Apr 25, 2017 02:57 PM EDT
The ill-fated crew of two ships, HMS Erebus and HMS Terror, led by British Royal Navy Captain, Sir John Franklin, perished attempting to find a Northwest Passage linking the Atlantic and Pacific oceans in 1845 when their ship got trapped in the ice of the Canadian Arctic. All 129 people on board the two ships met with icy deaths after abandoning their ships.
According to Archaeology, Dr. Douglas Stenton and his team of Nunavut's Department of Culture and Heritage managed to obtain the DNA samples of 24 members of Franklin's team. What they concluded was most curious.
The DNA tests suggested that of the 24 samples, four came from women. Though improbable, there can be two explanations for this.
One possible explanation is this finding resulted from an insufficient amplification of Y chromosomes in the samples. However, the other more probable explanation is that these women clandestinely boarded the ship disguised as men or were smuggled on board.

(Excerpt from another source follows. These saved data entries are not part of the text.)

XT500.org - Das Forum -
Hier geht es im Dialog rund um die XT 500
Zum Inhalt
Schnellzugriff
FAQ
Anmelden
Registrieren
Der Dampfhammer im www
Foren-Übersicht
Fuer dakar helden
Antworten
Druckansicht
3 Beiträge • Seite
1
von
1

Mail Online quotes Dr. Stenton as saying, "We were surprised by the results for those samples because in planning the analysis it hadn't occurred to us that there might have been women onboard." However, the results of identifying women among the crew can very well be false, but it has not been ruled out as yet.
Another more intriguing find was the location of the bones of one individual at two different sites that were a mile apart. This may have happened due to the 1879 search party moving some bones and reburying them someplace else.
The process of DNA identification is on and the researchers are confident of identifying the remains of the remaining crew members. Stenton is upbeat about it, and says, "We have been in touch with several descendants, who have expressed interest in participating in further research."
The research team has the genetic database of 24 expedition members as of now. They are hopeful for using it to find the doomed crew's final moments.